> Short task a
Locate each line in the records that contains the string "district" and copy those lines out in full. Matches must agree in case.

> Page extract
════════════════

Multiple agencies worked together as a fast-moving grass fire shut down Interstate 25 south of Cheyenne on Feb. 24, and according to local witnesses, flames could be seen burning next to Interstate 80 (I-80). While plumes of black smoke blanketed the southern portion of Cheyenne and could be seen for miles around for most of the morning, agencies worked to contain the large-wind swept fire.

The fire was about seven miles west of Cheyenne just south of I-80 and quickly spread as wind gusts were reported to be over 60 miles per hour, pushing east towards Cheyenne.

Wyoming Highway Patrol reported the fire was active, but appeared “under control” by 1 p.m., with firefighters working on hot spots.

However, by 3 p.m., flames were still visible, moving southeast toward the state line. But, it was no longer threatening the I-80 corridor, Wyoming Highway Patrol reported.

════════════════

> Data to use
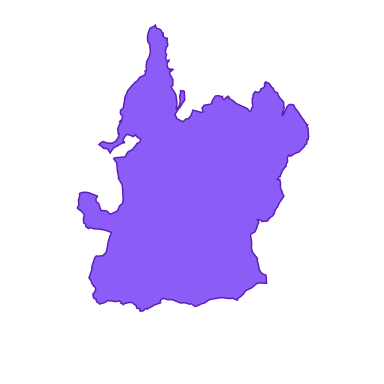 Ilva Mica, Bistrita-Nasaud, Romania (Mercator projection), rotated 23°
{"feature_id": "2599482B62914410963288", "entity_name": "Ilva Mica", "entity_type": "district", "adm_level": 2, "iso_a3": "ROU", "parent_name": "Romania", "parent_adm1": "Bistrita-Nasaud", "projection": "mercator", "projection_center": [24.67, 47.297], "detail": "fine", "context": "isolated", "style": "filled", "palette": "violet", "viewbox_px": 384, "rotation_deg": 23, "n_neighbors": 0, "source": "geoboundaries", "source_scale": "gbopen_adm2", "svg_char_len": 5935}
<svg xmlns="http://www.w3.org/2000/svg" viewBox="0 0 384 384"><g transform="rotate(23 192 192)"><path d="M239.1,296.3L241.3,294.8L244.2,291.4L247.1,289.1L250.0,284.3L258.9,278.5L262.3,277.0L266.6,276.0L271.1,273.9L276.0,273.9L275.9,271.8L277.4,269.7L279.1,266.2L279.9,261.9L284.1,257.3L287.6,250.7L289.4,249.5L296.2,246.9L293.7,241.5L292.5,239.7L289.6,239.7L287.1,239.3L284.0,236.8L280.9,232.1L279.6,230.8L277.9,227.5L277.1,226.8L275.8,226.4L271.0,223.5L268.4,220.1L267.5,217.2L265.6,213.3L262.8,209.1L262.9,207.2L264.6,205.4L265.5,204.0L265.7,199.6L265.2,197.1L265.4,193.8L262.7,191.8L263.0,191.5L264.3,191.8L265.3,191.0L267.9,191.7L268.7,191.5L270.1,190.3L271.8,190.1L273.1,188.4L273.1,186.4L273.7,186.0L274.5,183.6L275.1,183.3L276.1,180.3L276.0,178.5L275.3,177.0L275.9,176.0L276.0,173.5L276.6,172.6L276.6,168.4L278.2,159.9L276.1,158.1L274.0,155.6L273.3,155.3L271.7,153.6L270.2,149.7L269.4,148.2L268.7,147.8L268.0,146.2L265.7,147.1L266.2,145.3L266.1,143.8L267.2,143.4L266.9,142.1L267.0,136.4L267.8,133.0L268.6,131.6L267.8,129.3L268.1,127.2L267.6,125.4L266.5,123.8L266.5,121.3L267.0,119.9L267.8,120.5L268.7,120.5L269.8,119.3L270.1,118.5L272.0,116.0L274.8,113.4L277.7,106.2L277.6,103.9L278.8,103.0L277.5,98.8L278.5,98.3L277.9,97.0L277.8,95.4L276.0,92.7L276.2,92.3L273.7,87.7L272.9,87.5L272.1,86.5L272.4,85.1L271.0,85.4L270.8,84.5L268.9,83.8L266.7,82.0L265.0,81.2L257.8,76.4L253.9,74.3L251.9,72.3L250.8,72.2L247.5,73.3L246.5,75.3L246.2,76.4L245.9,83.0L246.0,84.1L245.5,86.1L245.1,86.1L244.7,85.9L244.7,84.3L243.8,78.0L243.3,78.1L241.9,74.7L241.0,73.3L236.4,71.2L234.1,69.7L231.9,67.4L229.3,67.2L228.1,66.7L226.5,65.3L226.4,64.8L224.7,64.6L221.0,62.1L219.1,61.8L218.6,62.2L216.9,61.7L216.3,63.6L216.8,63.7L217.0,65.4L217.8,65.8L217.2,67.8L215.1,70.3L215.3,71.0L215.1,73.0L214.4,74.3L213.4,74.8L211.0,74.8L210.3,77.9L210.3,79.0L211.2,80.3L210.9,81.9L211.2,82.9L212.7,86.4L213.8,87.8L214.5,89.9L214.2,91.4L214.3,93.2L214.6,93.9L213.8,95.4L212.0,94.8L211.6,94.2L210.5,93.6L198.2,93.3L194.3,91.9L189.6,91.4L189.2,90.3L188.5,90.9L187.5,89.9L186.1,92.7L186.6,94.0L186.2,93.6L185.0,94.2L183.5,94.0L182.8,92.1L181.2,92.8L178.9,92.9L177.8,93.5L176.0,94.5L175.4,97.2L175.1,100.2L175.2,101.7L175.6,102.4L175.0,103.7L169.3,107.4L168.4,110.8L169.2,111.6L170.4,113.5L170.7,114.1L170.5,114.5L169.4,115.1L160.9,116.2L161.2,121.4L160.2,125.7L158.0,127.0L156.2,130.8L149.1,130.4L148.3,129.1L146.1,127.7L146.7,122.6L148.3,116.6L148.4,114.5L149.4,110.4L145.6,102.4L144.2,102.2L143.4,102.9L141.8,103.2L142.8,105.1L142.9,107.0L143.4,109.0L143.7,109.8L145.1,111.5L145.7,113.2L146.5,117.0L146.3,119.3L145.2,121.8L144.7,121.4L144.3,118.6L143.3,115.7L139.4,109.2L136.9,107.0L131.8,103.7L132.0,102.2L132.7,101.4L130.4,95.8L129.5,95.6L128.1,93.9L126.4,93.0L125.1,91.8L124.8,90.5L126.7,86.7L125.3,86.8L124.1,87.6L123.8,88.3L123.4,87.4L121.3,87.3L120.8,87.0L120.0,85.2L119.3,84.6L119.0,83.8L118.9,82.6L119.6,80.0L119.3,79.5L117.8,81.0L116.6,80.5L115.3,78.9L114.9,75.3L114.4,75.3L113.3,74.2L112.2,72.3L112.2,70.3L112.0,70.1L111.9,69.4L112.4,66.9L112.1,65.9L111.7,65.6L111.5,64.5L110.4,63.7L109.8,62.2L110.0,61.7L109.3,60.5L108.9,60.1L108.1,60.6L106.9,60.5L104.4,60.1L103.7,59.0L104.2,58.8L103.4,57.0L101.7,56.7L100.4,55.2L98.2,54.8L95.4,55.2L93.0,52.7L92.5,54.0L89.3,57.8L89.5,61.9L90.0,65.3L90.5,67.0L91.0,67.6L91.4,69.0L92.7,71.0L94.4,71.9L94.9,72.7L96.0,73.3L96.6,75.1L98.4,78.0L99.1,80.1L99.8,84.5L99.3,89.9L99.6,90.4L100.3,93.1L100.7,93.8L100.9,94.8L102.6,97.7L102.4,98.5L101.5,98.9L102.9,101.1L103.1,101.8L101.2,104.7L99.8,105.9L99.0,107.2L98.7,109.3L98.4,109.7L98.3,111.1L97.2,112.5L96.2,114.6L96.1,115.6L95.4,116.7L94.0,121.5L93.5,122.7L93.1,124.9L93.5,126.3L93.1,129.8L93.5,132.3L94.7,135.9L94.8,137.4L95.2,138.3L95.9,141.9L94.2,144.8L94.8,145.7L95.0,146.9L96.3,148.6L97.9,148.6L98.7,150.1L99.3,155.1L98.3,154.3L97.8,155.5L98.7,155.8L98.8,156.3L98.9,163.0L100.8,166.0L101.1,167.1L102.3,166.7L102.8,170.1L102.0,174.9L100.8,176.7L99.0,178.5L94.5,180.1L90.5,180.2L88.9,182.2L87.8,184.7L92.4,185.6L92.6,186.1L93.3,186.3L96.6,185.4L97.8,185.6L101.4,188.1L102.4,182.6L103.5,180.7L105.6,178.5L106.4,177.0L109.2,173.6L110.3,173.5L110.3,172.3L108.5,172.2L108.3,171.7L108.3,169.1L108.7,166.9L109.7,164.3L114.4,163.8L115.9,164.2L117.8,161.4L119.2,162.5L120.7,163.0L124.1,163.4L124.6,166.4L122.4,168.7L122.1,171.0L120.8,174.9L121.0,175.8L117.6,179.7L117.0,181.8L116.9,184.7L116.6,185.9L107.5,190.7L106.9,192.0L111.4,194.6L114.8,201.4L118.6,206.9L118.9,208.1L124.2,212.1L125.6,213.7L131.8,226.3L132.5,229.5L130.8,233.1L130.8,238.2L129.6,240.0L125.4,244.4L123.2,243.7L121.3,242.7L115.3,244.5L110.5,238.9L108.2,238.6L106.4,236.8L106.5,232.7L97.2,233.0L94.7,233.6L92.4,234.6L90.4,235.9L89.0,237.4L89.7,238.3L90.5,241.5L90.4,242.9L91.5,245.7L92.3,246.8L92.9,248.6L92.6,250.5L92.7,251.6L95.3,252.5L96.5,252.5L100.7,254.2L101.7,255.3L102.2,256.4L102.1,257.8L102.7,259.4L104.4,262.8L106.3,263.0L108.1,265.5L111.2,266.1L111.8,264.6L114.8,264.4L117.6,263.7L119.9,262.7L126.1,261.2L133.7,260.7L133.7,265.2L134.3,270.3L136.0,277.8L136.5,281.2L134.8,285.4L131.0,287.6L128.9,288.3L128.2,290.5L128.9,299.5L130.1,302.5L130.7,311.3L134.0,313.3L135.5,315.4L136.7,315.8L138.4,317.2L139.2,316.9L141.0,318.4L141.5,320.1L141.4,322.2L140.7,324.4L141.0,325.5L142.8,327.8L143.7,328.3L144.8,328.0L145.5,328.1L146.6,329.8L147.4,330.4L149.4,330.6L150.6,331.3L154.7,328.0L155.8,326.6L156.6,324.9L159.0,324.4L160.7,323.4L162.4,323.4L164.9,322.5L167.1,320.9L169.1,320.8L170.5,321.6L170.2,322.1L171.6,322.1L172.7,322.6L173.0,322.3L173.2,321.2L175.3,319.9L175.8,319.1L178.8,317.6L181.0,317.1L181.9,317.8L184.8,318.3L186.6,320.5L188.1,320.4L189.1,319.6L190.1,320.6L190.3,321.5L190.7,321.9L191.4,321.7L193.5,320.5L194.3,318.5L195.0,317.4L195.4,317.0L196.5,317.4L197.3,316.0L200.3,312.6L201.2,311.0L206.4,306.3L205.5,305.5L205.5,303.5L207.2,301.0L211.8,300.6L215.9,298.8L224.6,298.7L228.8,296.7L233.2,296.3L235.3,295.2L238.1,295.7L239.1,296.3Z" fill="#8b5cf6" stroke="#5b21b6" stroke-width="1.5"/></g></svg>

════════════════

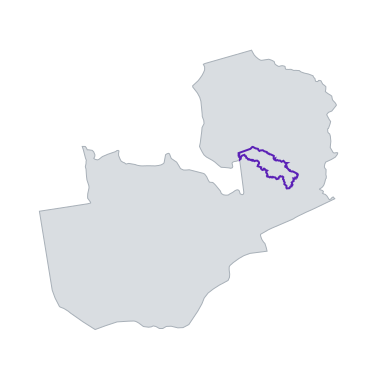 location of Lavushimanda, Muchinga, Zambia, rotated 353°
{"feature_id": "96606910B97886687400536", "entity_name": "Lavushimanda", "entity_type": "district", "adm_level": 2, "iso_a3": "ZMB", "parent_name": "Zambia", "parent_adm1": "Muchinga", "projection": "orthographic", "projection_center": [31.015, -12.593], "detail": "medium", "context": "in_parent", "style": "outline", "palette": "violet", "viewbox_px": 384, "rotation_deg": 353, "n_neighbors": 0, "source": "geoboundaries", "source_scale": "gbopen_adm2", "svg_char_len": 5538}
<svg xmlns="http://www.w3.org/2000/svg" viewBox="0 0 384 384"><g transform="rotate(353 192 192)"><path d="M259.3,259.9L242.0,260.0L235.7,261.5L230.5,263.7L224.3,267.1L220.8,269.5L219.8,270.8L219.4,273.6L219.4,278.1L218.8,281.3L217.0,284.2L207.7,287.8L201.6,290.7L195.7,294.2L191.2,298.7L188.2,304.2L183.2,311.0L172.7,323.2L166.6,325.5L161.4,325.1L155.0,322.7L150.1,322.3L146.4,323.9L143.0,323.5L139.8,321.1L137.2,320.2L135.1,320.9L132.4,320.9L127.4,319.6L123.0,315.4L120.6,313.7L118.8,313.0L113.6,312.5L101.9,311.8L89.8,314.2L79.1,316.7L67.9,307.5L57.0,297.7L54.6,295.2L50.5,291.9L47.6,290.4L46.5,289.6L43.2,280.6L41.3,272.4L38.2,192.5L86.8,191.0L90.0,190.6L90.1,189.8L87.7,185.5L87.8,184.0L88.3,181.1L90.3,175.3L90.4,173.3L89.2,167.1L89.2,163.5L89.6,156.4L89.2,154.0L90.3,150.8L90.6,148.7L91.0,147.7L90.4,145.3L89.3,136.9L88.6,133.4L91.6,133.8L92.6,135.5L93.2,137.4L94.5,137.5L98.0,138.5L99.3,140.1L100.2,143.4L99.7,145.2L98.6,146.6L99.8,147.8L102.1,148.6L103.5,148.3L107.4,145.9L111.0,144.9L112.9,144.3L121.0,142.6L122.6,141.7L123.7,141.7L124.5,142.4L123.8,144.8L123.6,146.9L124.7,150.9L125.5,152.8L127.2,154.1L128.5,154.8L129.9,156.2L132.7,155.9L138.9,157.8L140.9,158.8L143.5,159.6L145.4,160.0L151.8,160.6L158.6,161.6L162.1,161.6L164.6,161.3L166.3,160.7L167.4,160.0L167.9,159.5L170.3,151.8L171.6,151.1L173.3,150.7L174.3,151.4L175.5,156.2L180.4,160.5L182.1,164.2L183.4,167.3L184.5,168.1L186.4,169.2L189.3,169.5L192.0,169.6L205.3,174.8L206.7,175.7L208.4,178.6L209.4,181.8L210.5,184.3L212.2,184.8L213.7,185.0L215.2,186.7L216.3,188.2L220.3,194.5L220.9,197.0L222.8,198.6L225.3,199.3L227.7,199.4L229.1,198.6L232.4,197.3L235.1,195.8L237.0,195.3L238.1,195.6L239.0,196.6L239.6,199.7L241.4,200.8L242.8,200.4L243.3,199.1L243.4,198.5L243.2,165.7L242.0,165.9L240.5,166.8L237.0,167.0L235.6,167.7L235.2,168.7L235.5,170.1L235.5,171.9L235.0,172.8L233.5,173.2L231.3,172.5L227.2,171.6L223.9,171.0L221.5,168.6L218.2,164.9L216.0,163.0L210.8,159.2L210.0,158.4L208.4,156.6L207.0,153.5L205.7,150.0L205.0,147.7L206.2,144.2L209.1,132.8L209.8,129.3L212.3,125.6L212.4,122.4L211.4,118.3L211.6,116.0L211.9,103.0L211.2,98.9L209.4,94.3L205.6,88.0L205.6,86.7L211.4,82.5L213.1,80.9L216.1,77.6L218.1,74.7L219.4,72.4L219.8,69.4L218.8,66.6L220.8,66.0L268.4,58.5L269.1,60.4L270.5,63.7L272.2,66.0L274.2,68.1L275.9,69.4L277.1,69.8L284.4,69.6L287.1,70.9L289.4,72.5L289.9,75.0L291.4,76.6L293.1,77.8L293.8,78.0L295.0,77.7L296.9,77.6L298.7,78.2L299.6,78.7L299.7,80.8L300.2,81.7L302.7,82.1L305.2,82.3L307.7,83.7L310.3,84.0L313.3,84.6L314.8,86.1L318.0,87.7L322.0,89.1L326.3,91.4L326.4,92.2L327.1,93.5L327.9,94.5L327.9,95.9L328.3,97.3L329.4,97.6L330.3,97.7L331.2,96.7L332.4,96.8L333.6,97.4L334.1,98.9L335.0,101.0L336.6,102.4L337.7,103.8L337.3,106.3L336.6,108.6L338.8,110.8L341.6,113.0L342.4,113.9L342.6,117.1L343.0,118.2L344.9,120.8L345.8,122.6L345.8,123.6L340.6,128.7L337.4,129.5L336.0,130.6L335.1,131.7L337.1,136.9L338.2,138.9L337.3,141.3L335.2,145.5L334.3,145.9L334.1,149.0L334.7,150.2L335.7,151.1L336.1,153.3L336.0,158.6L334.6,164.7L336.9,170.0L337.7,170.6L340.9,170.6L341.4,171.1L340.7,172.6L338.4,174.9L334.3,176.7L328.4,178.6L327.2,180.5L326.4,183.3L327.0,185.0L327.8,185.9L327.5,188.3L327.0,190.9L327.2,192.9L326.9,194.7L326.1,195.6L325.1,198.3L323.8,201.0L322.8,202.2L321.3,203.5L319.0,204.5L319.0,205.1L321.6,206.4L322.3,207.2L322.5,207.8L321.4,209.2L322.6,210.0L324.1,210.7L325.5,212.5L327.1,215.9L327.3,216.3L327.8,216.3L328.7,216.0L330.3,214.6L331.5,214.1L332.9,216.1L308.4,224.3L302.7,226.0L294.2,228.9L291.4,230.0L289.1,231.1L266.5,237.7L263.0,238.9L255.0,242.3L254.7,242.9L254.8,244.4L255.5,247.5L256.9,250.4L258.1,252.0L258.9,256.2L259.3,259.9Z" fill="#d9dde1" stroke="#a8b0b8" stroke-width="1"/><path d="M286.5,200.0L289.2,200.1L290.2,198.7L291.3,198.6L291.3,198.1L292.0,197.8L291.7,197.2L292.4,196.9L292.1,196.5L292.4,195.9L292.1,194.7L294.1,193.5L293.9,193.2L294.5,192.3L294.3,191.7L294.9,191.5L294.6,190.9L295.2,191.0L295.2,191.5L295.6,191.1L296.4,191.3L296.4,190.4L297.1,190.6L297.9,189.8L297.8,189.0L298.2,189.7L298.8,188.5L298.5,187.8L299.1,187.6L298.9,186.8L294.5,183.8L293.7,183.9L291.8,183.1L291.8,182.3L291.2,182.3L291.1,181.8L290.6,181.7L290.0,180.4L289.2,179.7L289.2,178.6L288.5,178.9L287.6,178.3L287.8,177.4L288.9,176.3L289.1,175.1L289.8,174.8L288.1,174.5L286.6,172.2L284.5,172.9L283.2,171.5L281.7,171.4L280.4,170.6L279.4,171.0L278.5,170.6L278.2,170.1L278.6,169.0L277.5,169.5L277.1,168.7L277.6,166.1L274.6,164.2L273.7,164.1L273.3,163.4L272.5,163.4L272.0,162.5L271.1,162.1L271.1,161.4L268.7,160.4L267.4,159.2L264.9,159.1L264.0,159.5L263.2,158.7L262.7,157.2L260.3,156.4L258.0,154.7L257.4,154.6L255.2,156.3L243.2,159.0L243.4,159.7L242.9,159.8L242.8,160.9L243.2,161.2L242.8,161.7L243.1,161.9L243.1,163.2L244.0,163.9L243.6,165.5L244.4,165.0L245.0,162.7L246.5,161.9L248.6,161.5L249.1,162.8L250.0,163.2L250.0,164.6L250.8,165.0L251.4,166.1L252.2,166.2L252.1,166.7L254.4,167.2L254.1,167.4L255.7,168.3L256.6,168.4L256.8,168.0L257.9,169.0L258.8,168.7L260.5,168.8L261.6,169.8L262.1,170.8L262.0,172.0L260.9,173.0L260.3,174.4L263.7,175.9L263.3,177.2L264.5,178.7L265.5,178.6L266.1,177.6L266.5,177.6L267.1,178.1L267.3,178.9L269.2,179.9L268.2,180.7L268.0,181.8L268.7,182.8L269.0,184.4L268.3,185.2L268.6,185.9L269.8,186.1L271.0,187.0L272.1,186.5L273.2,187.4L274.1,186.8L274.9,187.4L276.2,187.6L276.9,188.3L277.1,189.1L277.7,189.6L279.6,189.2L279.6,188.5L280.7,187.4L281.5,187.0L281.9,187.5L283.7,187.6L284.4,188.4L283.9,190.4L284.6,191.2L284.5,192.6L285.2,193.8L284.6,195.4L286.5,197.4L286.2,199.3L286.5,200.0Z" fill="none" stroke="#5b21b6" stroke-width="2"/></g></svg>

════════════════

> Short task b
Quote the grass fire report in full, word for word.

> Correct result a
{"feature_id": "2599482B62914410963288", "entity_name": "Ilva Mica", "entity_type": "district", "adm_level": 2, "iso_a3": "ROU", "parent_name": "Romania", "parent_adm1": "Bistrita-Nasaud", "projection": "mercator", "projection_center": [24.67, 47.297], "detail": "fine", "context": "isolated", "style": "filled", "palette": "violet", "viewbox_px": 384, "rotation_deg": 23, "n_neighbors": 0, "source": "geoboundaries", "source_scale": "gbopen_adm2", "svg_char_len": 5935}
{"feature_id": "96606910B97886687400536", "entity_name": "Lavushimanda", "entity_type": "district", "adm_level": 2, "iso_a3": "ZMB", "parent_name": "Zambia", "parent_adm1": "Muchinga", "projection": "orthographic", "projection_center": [31.015, -12.593], "detail": "medium", "context": "in_parent", "style": "outline", "palette": "violet", "viewbox_px": 384, "rotation_deg": 353, "n_neighbors": 0, "source": "geoboundaries", "source_scale": "gbopen_adm2", "svg_char_len": 5538}

> Correct result b
Multiple agencies worked together as a fast-moving grass fire shut down Interstate 25 south of Cheyenne on Feb. 24, and according to local witnesses, flames could be seen burning next to Interstate 80 (I-80). While plumes of black smoke blanketed the southern portion of Cheyenne and could be seen for miles around for most of the morning, agencies worked to contain the large-wind swept fire.

The fire was about seven miles west of Cheyenne just south of I-80 and quickly spread as wind gusts were reported to be over 60 miles per hour, pushing east towards Cheyenne.

Wyoming Highway Patrol reported the fire was active, but appeared “under control” by 1 p.m., with firefighters working on hot spots.

However, by 3 p.m., flames were still visible, moving southeast toward the state line. But, it was no longer threatening the I-80 corridor, Wyoming Highway Patrol reported.